CIVIL LAW: tax declarations are indicia of a claim of ownership

In granting respondents judicial confirmation of their imperfect title, the trial and the appellate courts gave much weight to the tax declarations presented by the former. However, while the tax declarations were issued under the names of respondents predecessors-in-interest, the earliest one presented was issued only in 1954.The Director, Lands Management Bureau v. CAheld thus: Tax receipts and tax declarations are not incontrovertible evidence of ownership.They are mere indicia of [a] claim of ownership.

In addition, the lower courts credited the alleged prior possession by Calixto and Rosendo Bacas, from whom respondents predecessors had purportedly bought the property. This alleged prior possession, though, was totally devoid of any supporting evidence on record. Respondents evidence hardly supported the conclusion that their predecessors-in-interest had been in possession of the land since "time immemorial."
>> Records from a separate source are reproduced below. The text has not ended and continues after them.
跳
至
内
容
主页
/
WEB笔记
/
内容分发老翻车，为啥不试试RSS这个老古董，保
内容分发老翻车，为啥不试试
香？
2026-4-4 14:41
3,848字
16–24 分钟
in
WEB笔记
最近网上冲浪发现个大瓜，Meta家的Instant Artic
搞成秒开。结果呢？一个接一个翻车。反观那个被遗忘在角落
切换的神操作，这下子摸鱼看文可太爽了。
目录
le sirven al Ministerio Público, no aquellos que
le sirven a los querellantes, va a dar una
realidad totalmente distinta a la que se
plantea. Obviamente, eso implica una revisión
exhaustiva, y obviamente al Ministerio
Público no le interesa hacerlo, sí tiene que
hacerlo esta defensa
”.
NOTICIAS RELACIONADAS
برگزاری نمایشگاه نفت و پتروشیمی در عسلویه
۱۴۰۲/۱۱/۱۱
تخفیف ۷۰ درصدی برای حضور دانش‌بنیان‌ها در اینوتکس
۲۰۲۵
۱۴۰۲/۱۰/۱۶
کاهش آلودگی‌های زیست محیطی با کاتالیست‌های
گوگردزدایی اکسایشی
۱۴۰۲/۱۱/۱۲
It must be stressed that respondents, as applicants, have the burden of proving that they have an imperfect title to Lot 4318. Even the absence of opposition from the government does not relieve them of this burden. Thus, it was erroneous for the trial and the appellate courts to hold that the failure of the government to dislodge respondents, judicially or extrajudicially, from the subject land since 1954 already amounted to a title.

The Court is not unmindful of the principle of immutability of judgments that nothing is more settled in law than that once a judgment attains finality it thereby becomes immutable and unalterable.Such principle, however, must yield to the basic rule that a decision which is null and void for want of jurisdiction of the trial court is not a decision in contemplation of law and can never become final and executory.